*Seitentext*:
===============
Wir Protestirende haben durch besondere Gnade Gottes und durch den rühmlichen Eifer unserer Vorfahren abgeworfen das schwere und unerträgliche Joch der Menschensatzungen, als da sind: die Anrufung der Heiligen, der Bilderdienst, die Verehrung der vermeinten Reliquien, das Gebet und der Gottesdienst in fremder, unverstandener Sprache, der andachtslose, nur in Worten und abgezählten Gebeten bestehende Rosenkranz, die beschwerlichen und köstlichen Wallfahrten, die Ohrenbeichte, die auferlegten Bußen, die Erkaufung von Ablaßbriefen, der Schrecken des Fegfeuers, die trostlosen und doch so kostspieligen Seelenmessen, das im Unterschiede der Speisen bestehende Fasten, die geldfressenden Klöster u. s. w. Dieses und Anderes, wodurch die Menschen an Seele, Leib und Gut gekränkt, gequält und geschädigt werden, haben wir glücklich von uns entfernt und abgelegt.
2.
Wenn nun ihrer Zwei, welche lange Zeit in einem Gefängnisse gesessen und viel Uebels mit einander gelitten und ausgestanden haben, lebelang gute Freundschaft mit einander halten, einander rathen und dienen, wo sie es können und mögen, und wenn sie sich einmal veruneinigen, bald wiederum Freunde werden, da ja der Mundschenk des Pharao ein schlechtes Lob hat, daß er seines Mitgefangenen, des Josephs, so bald vergaß, was sollen denn die thun, welche so lange unter der Seelentyrannei gefangen gelegen, und endlich gleiche Gnade Gottes in ihrer Erlösung empfangen haben? Sind sie nicht verpflichtet, Gott dem Herrn zu danken, wie einst Israel, da sie ausgezogen waren aus dem Diensthause Egyptens? Ist es aber nicht eine große Undankbarkeit, wenn die Erlösten des Herrn einander reißen und beißen? Thut man dadurch nicht den Vätern die größte Unehre an, die Gut und Blut daran gesetzt haben, daß wir zu der Gewissensfreiheit gelangten, in der wir durch Gottes Gnade stehen?
3.
Wir Protestirenden halten das heilige Wort Gottes, die Schriften des Alten und Neuen Testaments für die einige Regel und Richtschnur unseres Glaubens und Lebens, und verwerfen die, welche dieses Wort verkleinern, als sei es unlauter, dunkel und unvollkommen; welche es dem gemeinen Manne zu lesen verbieten, und also dem, der in den Himmel wandeln will, das Licht und den Wegweiser hinwegnehmen und Gott hindern wollen, wenn er mit dem Menschen reden will; welche den armen Seelen die Seelenspeise hinwegnehmen und sie mit den Kleien der Menschensatzungen, der Erkenntnisse der Päpste und Concilien u. s. w. abspeisen.
===============
*Aufgabendaten*:
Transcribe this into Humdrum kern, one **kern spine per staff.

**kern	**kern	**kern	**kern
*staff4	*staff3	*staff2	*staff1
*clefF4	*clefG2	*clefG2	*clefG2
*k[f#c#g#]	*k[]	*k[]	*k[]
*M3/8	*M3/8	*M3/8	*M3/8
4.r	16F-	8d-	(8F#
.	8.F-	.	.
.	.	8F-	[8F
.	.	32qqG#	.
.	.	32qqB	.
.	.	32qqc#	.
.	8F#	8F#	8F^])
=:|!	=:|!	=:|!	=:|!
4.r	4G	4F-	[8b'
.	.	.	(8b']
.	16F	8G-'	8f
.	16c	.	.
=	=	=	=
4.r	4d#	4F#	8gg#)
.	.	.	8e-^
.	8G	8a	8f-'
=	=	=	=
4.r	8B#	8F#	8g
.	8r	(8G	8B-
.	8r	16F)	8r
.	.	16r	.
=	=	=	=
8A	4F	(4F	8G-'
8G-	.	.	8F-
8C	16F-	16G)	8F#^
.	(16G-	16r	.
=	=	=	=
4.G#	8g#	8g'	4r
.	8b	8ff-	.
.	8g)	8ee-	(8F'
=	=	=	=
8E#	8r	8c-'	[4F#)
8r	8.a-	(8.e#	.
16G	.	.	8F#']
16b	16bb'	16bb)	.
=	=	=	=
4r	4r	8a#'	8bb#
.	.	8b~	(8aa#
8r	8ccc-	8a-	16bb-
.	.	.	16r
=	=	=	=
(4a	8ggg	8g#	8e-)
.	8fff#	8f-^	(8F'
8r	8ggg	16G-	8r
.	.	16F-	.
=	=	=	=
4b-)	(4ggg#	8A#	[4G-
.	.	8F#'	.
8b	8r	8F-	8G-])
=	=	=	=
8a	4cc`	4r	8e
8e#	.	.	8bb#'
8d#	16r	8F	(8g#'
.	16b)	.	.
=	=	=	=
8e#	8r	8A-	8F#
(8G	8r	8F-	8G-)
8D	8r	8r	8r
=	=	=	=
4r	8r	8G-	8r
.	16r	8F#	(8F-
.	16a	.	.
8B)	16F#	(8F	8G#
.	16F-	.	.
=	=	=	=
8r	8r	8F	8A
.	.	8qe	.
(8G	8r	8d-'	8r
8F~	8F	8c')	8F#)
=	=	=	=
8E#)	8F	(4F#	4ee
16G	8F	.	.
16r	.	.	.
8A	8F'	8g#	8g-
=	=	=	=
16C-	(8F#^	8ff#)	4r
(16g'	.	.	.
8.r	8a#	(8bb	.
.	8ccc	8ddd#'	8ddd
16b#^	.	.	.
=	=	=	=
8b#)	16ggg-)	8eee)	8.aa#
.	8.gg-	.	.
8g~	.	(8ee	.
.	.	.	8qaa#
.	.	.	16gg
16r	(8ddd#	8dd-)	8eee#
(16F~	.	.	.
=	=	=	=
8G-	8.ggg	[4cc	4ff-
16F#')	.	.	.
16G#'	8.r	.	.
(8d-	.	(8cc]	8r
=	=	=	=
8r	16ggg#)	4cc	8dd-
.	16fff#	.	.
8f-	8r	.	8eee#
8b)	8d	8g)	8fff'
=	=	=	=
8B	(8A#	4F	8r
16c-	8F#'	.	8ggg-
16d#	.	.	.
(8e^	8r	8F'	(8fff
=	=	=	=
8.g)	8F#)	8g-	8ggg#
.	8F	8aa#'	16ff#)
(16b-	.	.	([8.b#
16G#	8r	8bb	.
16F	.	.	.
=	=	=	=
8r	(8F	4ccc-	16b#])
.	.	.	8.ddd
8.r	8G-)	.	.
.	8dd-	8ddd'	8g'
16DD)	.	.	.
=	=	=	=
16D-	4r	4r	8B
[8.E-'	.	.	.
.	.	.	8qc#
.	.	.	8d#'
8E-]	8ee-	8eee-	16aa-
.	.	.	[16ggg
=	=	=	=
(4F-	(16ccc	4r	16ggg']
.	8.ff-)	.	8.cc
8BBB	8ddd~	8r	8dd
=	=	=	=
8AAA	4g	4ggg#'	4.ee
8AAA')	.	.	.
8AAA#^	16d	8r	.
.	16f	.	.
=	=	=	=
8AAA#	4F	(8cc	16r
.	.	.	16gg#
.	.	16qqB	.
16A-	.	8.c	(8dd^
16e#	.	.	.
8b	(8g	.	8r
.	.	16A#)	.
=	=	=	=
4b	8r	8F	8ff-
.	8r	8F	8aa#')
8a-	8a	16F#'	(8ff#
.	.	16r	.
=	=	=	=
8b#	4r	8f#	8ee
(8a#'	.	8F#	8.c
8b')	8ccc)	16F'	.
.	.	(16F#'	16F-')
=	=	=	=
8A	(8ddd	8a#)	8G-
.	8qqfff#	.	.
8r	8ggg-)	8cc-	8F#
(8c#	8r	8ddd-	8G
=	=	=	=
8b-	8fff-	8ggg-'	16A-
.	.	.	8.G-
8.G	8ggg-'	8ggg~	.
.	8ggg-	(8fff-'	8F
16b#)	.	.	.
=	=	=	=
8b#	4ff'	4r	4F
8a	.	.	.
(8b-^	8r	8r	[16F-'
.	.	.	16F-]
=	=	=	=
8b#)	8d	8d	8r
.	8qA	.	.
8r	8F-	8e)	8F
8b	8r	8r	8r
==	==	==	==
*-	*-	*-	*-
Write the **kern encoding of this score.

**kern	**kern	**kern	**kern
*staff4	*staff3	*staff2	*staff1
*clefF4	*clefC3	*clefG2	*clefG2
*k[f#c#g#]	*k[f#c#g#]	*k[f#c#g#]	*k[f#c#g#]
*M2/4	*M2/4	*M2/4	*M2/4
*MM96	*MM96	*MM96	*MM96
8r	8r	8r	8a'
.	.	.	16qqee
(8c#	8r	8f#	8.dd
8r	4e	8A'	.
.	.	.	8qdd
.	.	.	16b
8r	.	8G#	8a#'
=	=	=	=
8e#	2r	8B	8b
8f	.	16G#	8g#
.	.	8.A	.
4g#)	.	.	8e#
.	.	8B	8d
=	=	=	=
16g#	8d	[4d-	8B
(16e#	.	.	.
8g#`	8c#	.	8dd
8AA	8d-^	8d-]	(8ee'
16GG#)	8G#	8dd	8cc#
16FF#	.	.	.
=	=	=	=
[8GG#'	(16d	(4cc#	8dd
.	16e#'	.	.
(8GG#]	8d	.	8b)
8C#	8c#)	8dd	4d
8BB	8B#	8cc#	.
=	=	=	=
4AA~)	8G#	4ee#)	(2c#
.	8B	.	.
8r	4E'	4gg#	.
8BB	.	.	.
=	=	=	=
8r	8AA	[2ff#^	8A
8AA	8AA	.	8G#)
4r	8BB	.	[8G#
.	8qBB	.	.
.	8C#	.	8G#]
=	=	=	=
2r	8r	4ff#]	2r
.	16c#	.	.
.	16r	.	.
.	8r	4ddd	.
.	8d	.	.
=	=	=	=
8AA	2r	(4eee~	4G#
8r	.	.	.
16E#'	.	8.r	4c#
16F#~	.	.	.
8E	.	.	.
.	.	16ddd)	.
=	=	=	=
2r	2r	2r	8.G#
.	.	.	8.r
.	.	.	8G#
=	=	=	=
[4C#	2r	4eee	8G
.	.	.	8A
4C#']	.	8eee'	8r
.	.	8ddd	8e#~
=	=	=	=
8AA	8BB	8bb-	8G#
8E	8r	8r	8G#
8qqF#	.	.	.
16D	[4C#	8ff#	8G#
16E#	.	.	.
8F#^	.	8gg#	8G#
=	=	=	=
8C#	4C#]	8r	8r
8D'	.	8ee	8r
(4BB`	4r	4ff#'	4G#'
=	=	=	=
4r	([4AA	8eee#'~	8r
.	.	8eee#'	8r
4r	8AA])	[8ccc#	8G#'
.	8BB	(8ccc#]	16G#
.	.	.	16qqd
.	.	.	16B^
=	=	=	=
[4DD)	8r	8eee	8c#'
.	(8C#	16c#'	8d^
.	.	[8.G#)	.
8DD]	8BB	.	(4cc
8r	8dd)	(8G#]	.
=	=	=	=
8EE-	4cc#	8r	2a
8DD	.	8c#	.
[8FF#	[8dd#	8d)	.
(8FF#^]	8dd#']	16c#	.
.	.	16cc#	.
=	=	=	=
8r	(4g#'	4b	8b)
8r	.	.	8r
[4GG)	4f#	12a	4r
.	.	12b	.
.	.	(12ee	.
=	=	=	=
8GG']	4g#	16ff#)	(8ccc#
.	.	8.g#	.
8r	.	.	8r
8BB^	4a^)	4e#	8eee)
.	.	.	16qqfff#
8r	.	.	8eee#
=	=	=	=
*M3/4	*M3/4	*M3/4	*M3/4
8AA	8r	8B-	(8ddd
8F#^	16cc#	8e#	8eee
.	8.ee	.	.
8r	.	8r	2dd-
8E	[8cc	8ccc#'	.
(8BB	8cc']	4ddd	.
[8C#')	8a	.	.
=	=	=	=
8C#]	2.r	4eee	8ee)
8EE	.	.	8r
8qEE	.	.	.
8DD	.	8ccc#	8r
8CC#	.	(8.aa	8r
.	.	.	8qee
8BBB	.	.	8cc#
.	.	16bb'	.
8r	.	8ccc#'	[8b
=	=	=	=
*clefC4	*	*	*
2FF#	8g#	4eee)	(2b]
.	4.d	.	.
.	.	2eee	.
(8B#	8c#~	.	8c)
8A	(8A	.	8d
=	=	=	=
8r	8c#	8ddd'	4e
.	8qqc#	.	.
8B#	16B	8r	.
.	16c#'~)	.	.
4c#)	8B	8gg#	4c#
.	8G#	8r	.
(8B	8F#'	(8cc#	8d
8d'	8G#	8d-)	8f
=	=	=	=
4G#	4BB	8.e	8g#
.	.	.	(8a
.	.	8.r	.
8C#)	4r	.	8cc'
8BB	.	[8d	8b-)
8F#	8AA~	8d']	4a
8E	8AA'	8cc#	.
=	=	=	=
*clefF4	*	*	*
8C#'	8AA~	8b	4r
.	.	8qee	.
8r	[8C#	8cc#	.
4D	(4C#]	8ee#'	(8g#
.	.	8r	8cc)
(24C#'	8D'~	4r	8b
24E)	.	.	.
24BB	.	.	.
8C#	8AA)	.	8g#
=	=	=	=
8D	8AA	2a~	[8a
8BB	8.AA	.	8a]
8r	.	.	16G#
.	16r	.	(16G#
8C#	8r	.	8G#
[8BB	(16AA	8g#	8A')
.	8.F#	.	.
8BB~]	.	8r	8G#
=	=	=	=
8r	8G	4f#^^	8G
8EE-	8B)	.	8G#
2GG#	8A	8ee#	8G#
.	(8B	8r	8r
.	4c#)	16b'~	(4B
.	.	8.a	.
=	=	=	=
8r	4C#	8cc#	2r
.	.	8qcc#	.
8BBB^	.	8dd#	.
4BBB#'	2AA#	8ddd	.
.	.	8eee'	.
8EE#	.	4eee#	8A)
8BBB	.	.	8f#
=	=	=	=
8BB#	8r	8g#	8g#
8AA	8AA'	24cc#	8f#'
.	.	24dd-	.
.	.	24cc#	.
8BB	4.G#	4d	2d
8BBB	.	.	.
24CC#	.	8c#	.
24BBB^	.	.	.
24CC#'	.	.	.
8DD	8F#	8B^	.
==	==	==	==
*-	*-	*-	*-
===============
*Schriftliche Aufgabe A*: Wähle unter den Zeilen oben alle aus, in denen die Zeichenfolge „kern“ vorkommt, und schreibe sie ab.
*Schriftliche Aufgabe B*: Schreibe den Text über das protestantische Bekenntnis im Anschluss an seinen letzten Satz weiter.

*Endgültige Antwort A*:
Transcribe this into Humdrum kern, one **kern spine per staff.
**kern	**kern	**kern	**kern
Write the **kern encoding of this score.
**kern	**kern	**kern	**kern

*Endgültige Antwort B*:
4.
Welch einen hohen Dank sind denn wir unserem Gotte schuldig, wir, die wir von Natur im Finstern saßen und wohneten im dunkeln Lande? Welch einen Dank, daß, da der allergeringste Theil unter uns des Herrn Wort in seiner Grundsprache versteht, Er uns dasselbe in der Muttersprache lesen und predigen läßt? Und da es zuvor unter einem Scheffel verborgen und mit nichtigen Menschensatzungen bedeckt gewesen, selbiges so gemein, ja bei Einigen gar zur Verachtung geworden ist?
5.
Wäre es nicht ein unvernünftig Ding, wenn ihrer Zwei in finstrer Nacht auf einem schlüpfrigen und gefährlichen Wege wandeln, und sie hätten das Glück, einen getreuen Wegweiser zu finden, der ihnen mit einer Laterne vorleuchtete, - sie aber einander stoßen und schlagen und endlich der Laterne einen Stoß geben, daß sie in Stücken zerbrechen und das Licht auslöschen würde? Was könnte uns Protestirenden begegnen, wenn wir fortfahren wollen, einander grimmig anzufeinden? Wollen wir denn in Gefahr setzen das Wort unseres Vaters, in welchem er uns sein Herz öffnet; die Stimme unseres Hirten, die uns vom Irrwege zurückrufet, die allgemeine Arznei wider alle Uebel, das ausgerüstete Zeughaus wider alle Feinde unserer Seelen, das Zeugniß der so großen Liebe Gottes?
6.
Wir Protestirende haben diese Grundlage unseres Glaubens: Christus ist unsere einige Gerechtigkeit, er ist unser einiger Erlöser, oder wie Paulus schreibt Röm. 10,4: „Christus ist des Gesetzes Ende, wer an ihn glaubt, der ist gerecht“. Und von diesem Erlöser glauben wir, daß er sei Gottes eingeborner Sohn und sei durch seine Geburt und Menschwerdung Immanuel, Gott mit uns, Gott-Mensch geworden; daß die göttliche und menschliche Natur wahrhaftig und versöhnlich vereinigt, also, daß Christus Gott und Mensch in einer Person sei und sei diese Vereinigung also geschehen, nicht daß eine Natur in die andere sei verwandelt worden, oder daß eine Natur die andere verschlungen habe, sondern daß jede Natur in der Vereinbarung ganz und unverletzt geblieben und jede ihre wesentliche Eigenschaft behalten. Und also steht beiderseits dieser Grund steif und fest, daß der ganze Herr Christus Gott und Mensch in einer Person allenthalben gegenwärtig, allwissend und allmächtig sei. Denn die Person Christi hat alle diese Eigenschaften, nicht aber eine jede. Natur, also daß freilich der ganze Christus hienieden auf Erden ist, aber nach seiner Gottheit und Gnade, nach seinem Geiste und nach seinen Gaben. Desgleichen, daß Christus unser Mittler, Hohepriester und König sei und bleibe nach beiden Naturen, und daß die Anrufung Christi auf die ganze Person Christi, die Gott und Mensch ist, gerichtet werden solle.
7.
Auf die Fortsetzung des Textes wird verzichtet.